Forward-looking statements and information are provided for the purpose of providing information about the current expectations and plans of management of the Company relating to the future. Readers are cautioned that reliance on such statements and information may not be appropriate for other purposes, such as making investment decisions. Since forward‐looking statements and information address future events and conditions, by their very nature, they involve inherent risks and uncertainties. Actual results could differ materially from those currently anticipated due to a number of factors and risks. Accordingly, readers should not place undue reliance on the forward‐looking statements and information contained in this news release.
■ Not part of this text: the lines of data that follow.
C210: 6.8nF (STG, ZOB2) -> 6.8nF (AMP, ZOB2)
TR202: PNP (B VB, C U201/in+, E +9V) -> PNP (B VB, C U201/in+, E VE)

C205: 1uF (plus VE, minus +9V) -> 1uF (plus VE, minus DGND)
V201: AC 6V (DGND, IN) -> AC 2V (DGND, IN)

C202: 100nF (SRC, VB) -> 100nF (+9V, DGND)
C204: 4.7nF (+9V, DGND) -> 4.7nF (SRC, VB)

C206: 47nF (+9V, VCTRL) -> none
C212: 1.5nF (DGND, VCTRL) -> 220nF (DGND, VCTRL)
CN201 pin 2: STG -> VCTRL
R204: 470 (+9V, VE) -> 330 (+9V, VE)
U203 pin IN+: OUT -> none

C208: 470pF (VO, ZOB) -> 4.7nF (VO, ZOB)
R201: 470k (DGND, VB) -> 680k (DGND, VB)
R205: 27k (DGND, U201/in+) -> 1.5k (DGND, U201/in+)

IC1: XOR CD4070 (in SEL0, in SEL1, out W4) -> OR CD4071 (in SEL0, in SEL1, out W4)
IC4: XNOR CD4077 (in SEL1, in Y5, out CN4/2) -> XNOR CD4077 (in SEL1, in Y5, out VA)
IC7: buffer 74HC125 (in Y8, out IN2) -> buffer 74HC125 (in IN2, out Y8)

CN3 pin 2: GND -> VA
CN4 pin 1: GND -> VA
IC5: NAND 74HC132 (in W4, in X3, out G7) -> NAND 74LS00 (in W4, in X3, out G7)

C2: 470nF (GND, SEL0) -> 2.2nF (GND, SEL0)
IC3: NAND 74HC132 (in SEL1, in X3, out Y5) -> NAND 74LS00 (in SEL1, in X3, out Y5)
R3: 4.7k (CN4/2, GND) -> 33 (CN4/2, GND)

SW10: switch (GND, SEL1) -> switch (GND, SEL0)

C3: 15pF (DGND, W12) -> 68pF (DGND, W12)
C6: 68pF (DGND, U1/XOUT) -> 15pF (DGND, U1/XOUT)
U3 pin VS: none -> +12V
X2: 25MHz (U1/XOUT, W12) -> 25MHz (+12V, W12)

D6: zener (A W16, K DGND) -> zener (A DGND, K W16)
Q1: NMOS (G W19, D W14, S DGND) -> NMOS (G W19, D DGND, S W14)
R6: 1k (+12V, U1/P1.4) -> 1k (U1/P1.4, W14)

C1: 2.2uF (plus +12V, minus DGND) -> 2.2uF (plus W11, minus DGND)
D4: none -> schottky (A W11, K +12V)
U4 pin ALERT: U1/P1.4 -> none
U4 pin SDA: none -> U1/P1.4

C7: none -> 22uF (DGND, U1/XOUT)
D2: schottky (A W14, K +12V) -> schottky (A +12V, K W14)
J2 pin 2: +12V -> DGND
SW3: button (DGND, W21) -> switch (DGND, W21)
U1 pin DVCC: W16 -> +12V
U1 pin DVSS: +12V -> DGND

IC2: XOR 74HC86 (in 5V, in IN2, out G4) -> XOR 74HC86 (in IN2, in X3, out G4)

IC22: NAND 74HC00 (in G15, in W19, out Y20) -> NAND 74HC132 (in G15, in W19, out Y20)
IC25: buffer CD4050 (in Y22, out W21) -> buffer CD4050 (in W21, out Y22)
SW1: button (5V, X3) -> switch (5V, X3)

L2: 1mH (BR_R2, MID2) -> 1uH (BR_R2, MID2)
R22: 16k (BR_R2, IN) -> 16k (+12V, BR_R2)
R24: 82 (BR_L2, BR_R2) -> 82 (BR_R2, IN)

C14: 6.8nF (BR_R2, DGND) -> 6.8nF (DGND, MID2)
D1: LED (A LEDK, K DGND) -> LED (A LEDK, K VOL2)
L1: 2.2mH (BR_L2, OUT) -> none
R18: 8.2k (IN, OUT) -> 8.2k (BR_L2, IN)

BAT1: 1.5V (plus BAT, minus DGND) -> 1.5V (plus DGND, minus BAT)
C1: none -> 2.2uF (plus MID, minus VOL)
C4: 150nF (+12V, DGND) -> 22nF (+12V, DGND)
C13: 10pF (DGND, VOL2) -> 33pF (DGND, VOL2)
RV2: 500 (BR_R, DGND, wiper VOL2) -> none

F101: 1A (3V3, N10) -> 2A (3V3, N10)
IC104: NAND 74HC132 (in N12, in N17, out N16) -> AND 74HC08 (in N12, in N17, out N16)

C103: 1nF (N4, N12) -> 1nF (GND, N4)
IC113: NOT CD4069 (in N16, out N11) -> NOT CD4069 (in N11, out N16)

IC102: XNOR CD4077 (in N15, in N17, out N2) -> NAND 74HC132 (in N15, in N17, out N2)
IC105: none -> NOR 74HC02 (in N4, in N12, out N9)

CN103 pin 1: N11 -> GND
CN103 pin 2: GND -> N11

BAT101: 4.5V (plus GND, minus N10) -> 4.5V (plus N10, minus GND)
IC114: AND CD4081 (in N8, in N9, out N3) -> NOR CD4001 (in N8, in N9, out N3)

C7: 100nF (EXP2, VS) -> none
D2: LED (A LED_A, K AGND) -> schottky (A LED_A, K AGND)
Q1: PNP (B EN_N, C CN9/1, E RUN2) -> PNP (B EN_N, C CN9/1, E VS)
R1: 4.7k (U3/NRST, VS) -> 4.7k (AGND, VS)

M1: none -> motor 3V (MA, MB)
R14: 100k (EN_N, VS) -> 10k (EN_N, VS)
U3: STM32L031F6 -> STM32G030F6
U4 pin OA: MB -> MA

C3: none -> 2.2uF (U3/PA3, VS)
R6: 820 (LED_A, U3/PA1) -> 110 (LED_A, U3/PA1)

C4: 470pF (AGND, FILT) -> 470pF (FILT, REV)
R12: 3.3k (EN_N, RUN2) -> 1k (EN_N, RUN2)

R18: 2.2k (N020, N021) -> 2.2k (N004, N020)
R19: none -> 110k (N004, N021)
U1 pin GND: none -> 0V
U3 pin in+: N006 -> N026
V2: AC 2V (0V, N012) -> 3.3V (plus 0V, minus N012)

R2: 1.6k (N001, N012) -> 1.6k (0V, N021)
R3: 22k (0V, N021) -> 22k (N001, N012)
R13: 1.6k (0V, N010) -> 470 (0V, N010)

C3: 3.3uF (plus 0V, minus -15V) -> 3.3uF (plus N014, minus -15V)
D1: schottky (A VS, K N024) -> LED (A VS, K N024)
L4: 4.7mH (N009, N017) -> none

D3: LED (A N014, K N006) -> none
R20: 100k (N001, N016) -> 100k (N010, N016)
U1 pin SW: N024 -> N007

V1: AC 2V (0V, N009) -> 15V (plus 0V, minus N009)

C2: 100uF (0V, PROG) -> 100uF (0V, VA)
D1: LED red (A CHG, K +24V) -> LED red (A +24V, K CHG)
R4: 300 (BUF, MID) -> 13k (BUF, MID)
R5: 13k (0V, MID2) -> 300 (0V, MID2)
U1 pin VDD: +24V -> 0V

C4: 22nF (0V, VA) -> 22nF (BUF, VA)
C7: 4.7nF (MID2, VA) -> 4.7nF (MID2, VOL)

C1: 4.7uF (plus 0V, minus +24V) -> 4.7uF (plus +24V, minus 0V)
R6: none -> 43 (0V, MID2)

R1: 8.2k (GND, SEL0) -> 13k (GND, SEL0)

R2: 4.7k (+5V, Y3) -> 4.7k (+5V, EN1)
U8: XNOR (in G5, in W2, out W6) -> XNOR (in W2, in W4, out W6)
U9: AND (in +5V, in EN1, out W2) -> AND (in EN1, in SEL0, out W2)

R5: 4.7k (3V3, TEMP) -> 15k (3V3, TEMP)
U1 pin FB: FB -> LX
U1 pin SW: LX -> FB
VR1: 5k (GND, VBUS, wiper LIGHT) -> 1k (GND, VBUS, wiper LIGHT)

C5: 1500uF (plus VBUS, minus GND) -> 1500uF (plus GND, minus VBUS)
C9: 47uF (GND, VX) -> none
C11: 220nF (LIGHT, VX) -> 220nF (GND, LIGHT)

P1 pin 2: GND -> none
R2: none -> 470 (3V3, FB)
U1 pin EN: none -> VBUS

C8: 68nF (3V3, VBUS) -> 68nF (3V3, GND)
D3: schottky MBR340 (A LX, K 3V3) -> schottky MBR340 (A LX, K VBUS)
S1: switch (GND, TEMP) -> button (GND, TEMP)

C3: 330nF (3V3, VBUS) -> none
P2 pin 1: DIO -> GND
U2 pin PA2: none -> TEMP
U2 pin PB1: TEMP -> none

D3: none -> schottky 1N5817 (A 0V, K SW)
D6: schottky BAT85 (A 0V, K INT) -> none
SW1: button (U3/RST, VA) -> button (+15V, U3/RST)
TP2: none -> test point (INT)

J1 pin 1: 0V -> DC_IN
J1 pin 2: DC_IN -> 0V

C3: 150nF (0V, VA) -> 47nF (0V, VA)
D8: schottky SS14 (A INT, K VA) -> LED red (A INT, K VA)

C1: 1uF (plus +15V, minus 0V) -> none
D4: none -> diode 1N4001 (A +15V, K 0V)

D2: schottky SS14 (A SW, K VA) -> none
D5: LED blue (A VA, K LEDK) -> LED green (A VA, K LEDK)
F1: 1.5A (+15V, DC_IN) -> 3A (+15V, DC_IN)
The forward‐looking statements and information contained in this news release are made as of the date hereof and no undertaking is given to update publicly or revise any forward‐looking statements or information, whether as a result of new information, future events or otherwise, unless so required by applicable securities laws. The forward-looking statements or information contained in this news release are expressly qualified by this cautionary statement.